Remember to take a deep breath and give yourself time to relax, you don’t have to change who you are, but learning effective ways to manage stress is important.
Break It Down
Sometimes the most stressful thing about situations or goals is the fact that they’re huge. The shadow they cast over you is intimidating. Learning to break everything down into actionable steps has helped me to realize that I can finish that huge, overwhelming project without the pile of stress I once bore. Paralyzing stress comes from not knowing how to take the next step. When you’re able to break down the huge goal into small steps you’re able to step across that bridge, instead of trying to cross the chasm in one leap.
If you’re not already, take the time to actively express and examine your thoughts through journaling. Writing about my feelings, especially if I’ve had conflicts at work or in my relationships, helps me to put everything in perspective and realize I can make a plan to remedy the situation.
Your Life Is Just As Important As Work
Our schedules are normally jam-packed. But remembering to set time aside for relaxing is important. We’re work oriented, I know. Taking time out of my day to relax, is just plain lazy, and I can’t stand lazy people. Hustling and grinding is my favorite thing to do, why should I stop and sit when I’ve got 5 gazillion things to do? But part of life as a type A is learning to balance work and play. And remember the saying: “All work and no play makes Jack a dull boy.”

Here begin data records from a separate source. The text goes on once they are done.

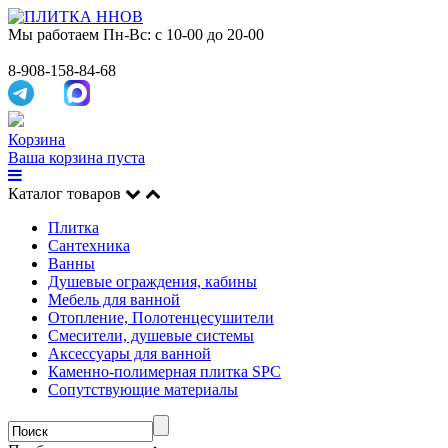
Мы работаем
Пн-Вс: с 10-00 до 20-00
8-908-158-84-68
Корзина
Ваша корзина пуста
Каталог товаров
Плитка
Сантехника
Ванны
Душевые ограждения, кабины
Мебель для ванной
Отопление, Полотенцесушители
Смесители, душевые системы
Аксессуары для ванной
Каменно-полимерная плитка SPC
Сопутствующие материалы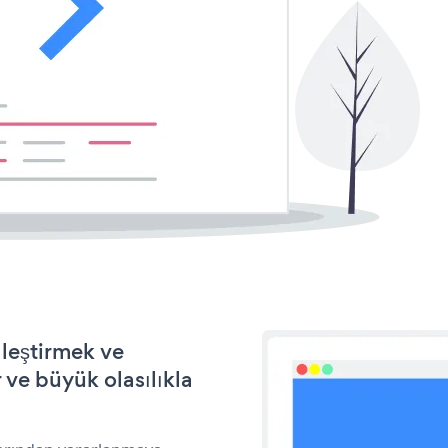
lleştirmek ve
ve büyük olasılıkla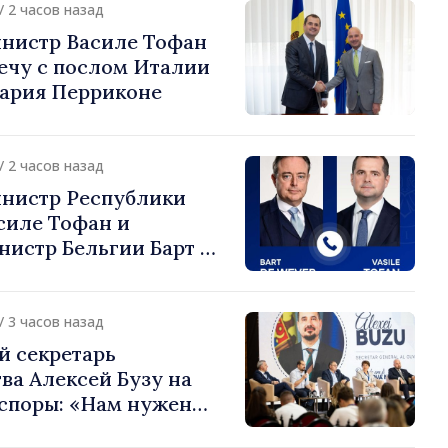
/ 2 часов назад
нистр Василе Тофан
ечу с послом Италии
ария Перриконе
/ 2 часов назад
нистр Республики
силе Тофан и
истр Бельгии Барт де
или европейский путь
 Молдова
/ 3 часов назад
й секретарь
ва Алексей Бузу на
споры: «Нам нужен
ас, чтобы строить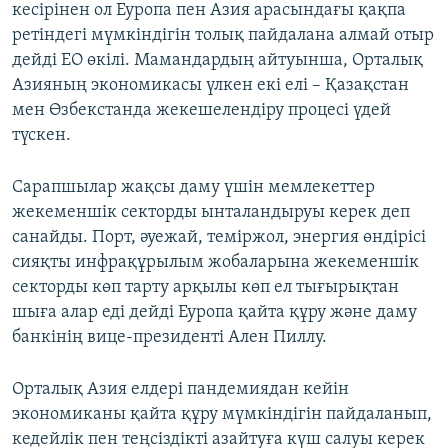
кесірінен ол Еуропа пен Азия арасындағы қақпа
ретіндегі мүмкіндігін толық пайдалана алмай отыр
дейді ЕО өкілі. Мамандардың айтуынша, Орталық
Азияның экономикасы үлкен екі елі – Қазақстан
мен Өзбекстанда жекешелендіру процесі үдей
түскен.
Сарапшылар жақсы даму үшін мемлекеттер
жекеменшік секторды ынталандыруы керек деп
санайды. Порт, әуежай, теміржол, энергия өндірісі
сияқты инфрақұрылым жобаларына жекеменшік
секторды көп тарту арқылы көп ел тығырықтан
шыға алар еді дейді Еуропа қайта құру және даму
банкінің вице-президенті Ален Пиллу.
Орталық Азия елдері пандемиядан кейін
экономиканы қайта құру мүмкіндігін пайдаланып,
кедейлік пен теңсіздікті азайтуға күш салуы керек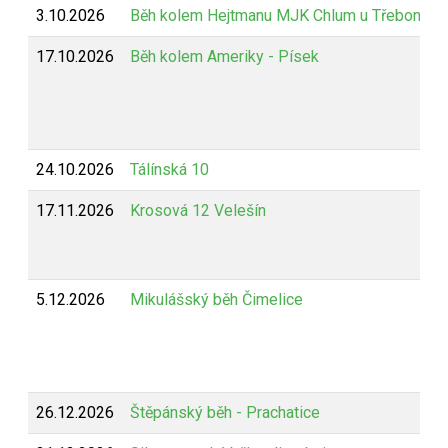
3.10.2026
Běh kolem Hejtmanu MJK Chlum u Třeboně
17.10.2026
Běh kolem Ameriky - Písek
24.10.2026
Tálínská 10
17.11.2026
Krosová 12 Velešín
5.12.2026
Mikulášský běh Čimelice
26.12.2026
Štěpánský běh - Prachatice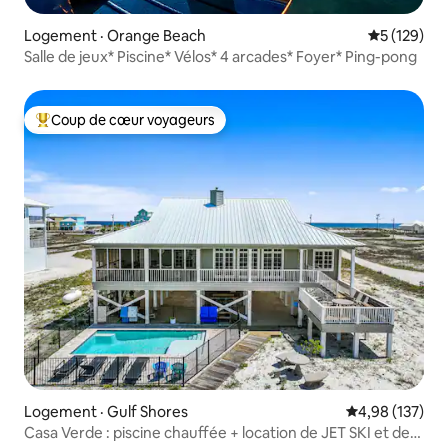
Logement · Orange Beach
Note moyen
5 (129)
Salle de jeux* Piscine* Vélos* 4 arcades* Foyer* Ping-pong
Coup de cœur voyageurs
Coup de cœur voyageurs parmi les plus aimés
Logement · Gulf Shores
Note moyenne 
4,98 (137)
Casa Verde : piscine chauffée + location de JET SKI et de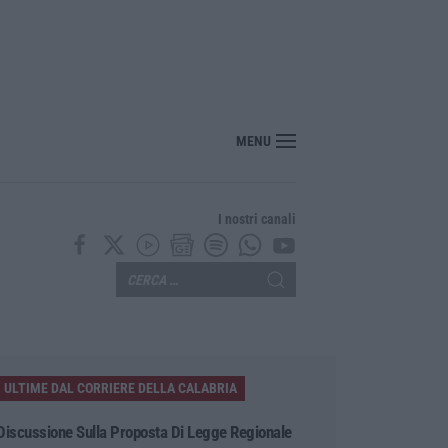
nte? Sarebbe delittuoso vannaccizzare la coalizione»
MENU
I nostri canali
ULTIME DAL CORRIERE DELLA CALABRIA
Discussione Sulla Proposta Di Legge Regionale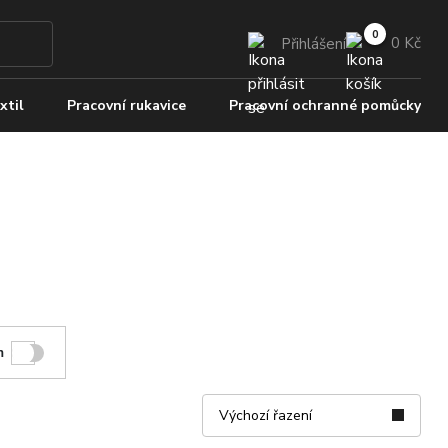
0 Kč
Přihlášení
xtil
Pracovní rukavice
Pracovní ochranné pomůcky
m
Výchozí řazení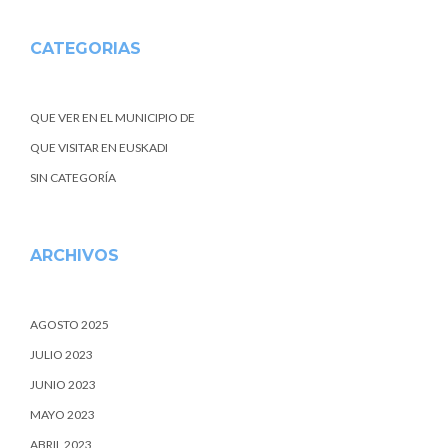
CATEGORIAS
QUE VER EN EL MUNICIPIO DE
QUE VISITAR EN EUSKADI
SIN CATEGORÍA
ARCHIVOS
AGOSTO 2025
JULIO 2023
JUNIO 2023
MAYO 2023
ABRIL 2023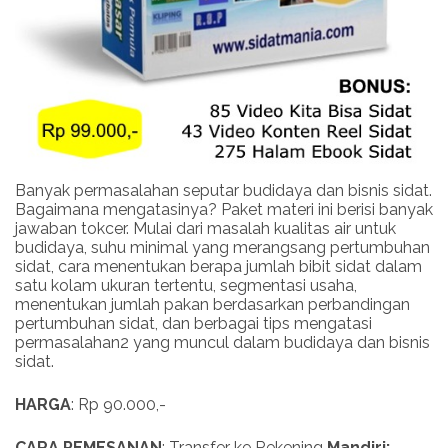
Banyak permasalahan seputar budidaya dan bisnis sidat.
Bagaimana mengatasinya? Paket materi ini berisi banyak
jawaban tokcer. Mulai dari masalah kualitas air untuk
budidaya, suhu minimal yang merangsang pertumbuhan
sidat, cara menentukan berapa jumlah bibit sidat dalam
satu kolam ukuran tertentu, segmentasi usaha,
menentukan jumlah pakan berdasarkan perbandingan
pertumbuhan sidat, dan berbagai tips mengatasi
permasalahan2 yang muncul dalam budidaya dan bisnis
sidat.
HARGA
: Rp 90.000,-
CARA PEMESANAN
: Transfer ke Rekening
Mandiri: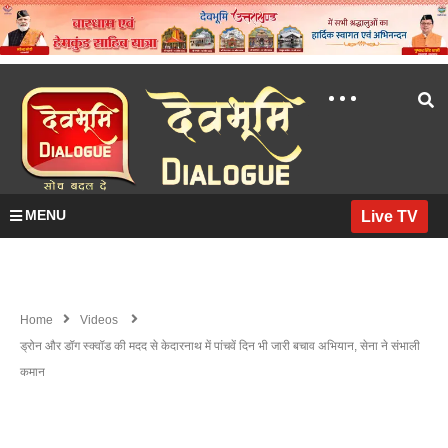
MENU
Live TV
Home
Videos
ड्रोन और डॉग स्क्वॉड की मदद से केदारनाथ में पांचवें दिन भी जारी बचाव अभियान, सेना ने संभाली
कमान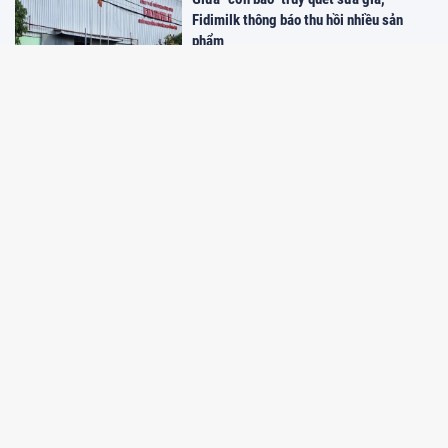
Fidimilk thông báo thu hồi nhiều sản
phẩm
10:26 19/05/2025
Quảng Ninh: Nỗ lực xây dựng bộ nhận
diện thương hiệu
09:29 26/04/2025
Lắng nghe từ dân việc 'số hóa' tên
phường, xã sau sáp nhập
09:28 26/04/2025
Sở hữu trí tuệ và Âm nhạc: Cảm nhận
nhịp điệu của Sở hữu trí tuệ
09:28 26/04/2025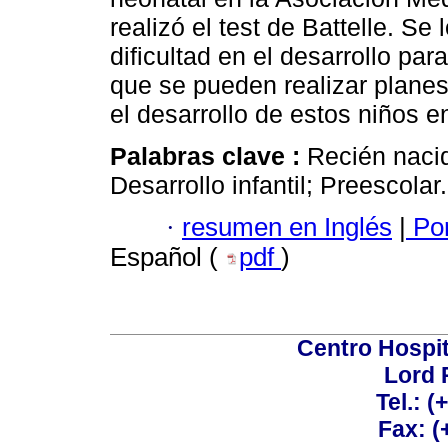
realizó el test de Battelle. Se
dificultad en el desarrollo p
que se pueden realizar plane
el desarrollo de estos niños e
Palabras clave :
Recién naci
Desarrollo infantil; Preescolar.
·
resumen en Inglés
|
Por
Español (
pdf
)
Centro Hospit
Lord 
Tel.: 
Fax: 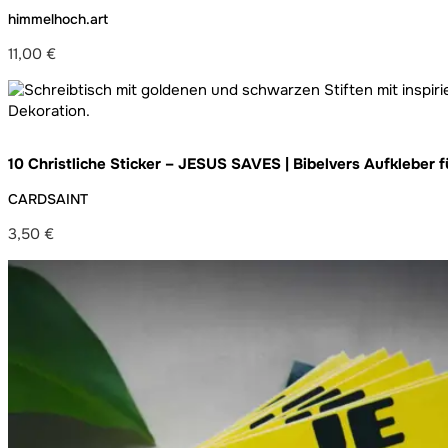
himmelhoch.art
11,00
€
10 Christliche Sticker – JESUS SAVES | Bibelvers Aufkleber 
Jugendgruppe und Alltag – wetterfest und ablösbar
CARDSAINT
3,50
€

Part of this is remembering to stay connected to the people in your life. We’re social beings and isolating yourself by working too much can cause even more stress. Surround yourself with people who are supportive. Friendships are just as valuable as time, so putting time into the people you care about is vital to keeping your life balanced and less stressful
Stress is part of being human and to an extent it can be good for you, but knowing how to handle it according to your unique personality will allow you to lead a happier, more productive life.